WHAT IS NEEDED:
Return each line in the items below that contains the string "ロールバック". Case counts.
----
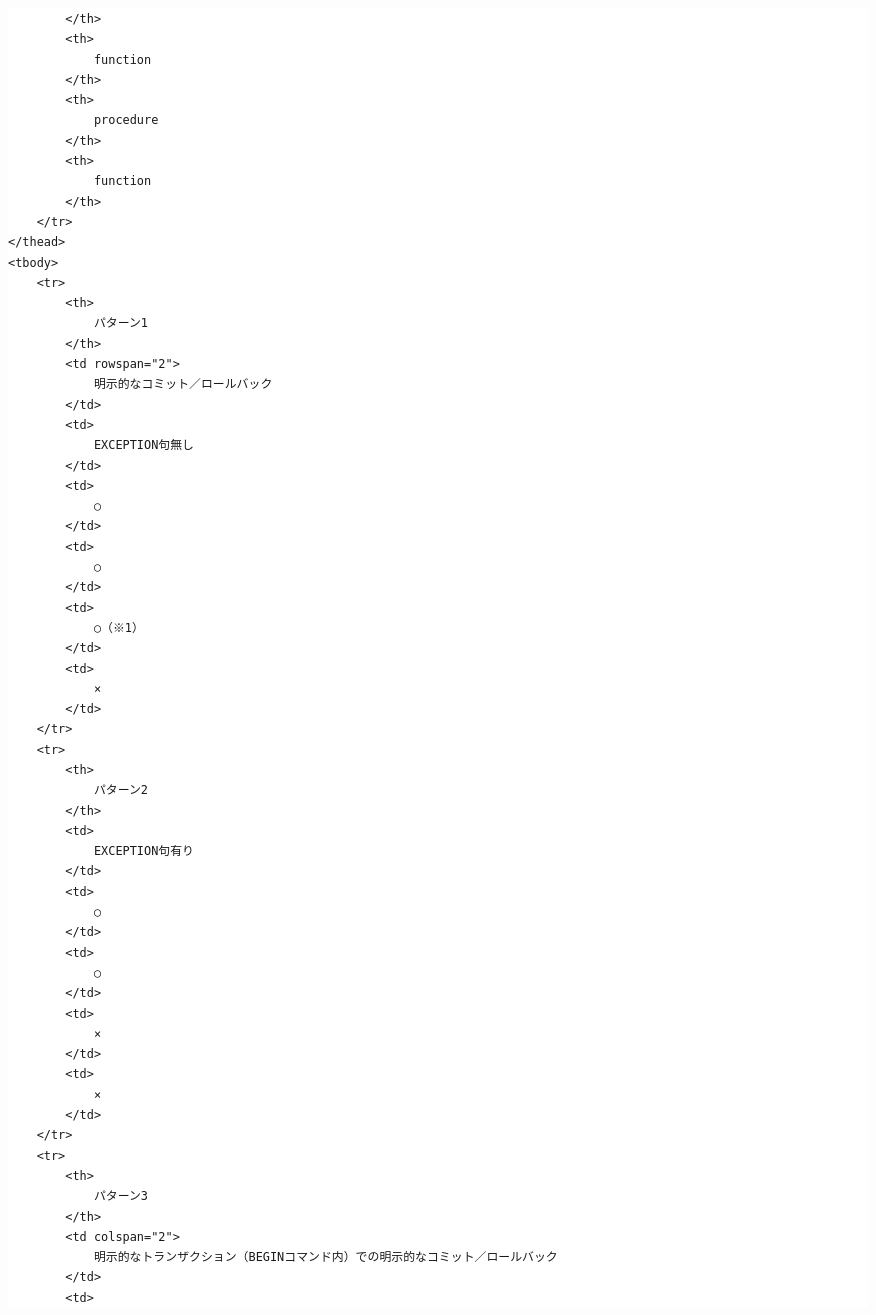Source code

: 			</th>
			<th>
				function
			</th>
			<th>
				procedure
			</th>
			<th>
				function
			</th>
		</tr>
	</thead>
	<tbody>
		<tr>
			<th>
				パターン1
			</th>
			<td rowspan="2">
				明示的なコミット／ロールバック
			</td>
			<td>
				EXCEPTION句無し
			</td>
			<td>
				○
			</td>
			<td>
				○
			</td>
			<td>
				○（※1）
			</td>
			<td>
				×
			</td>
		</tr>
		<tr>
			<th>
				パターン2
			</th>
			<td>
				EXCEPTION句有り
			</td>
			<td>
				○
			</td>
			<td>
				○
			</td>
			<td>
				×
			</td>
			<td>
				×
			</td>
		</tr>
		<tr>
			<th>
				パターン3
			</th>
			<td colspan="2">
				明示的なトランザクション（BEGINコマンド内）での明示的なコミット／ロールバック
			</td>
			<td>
----
RESULT OF THE EXERCISE:
				明示的なコミット／ロールバック
				明示的なトランザクション（BEGINコマンド内）での明示的なコミット／ロールバック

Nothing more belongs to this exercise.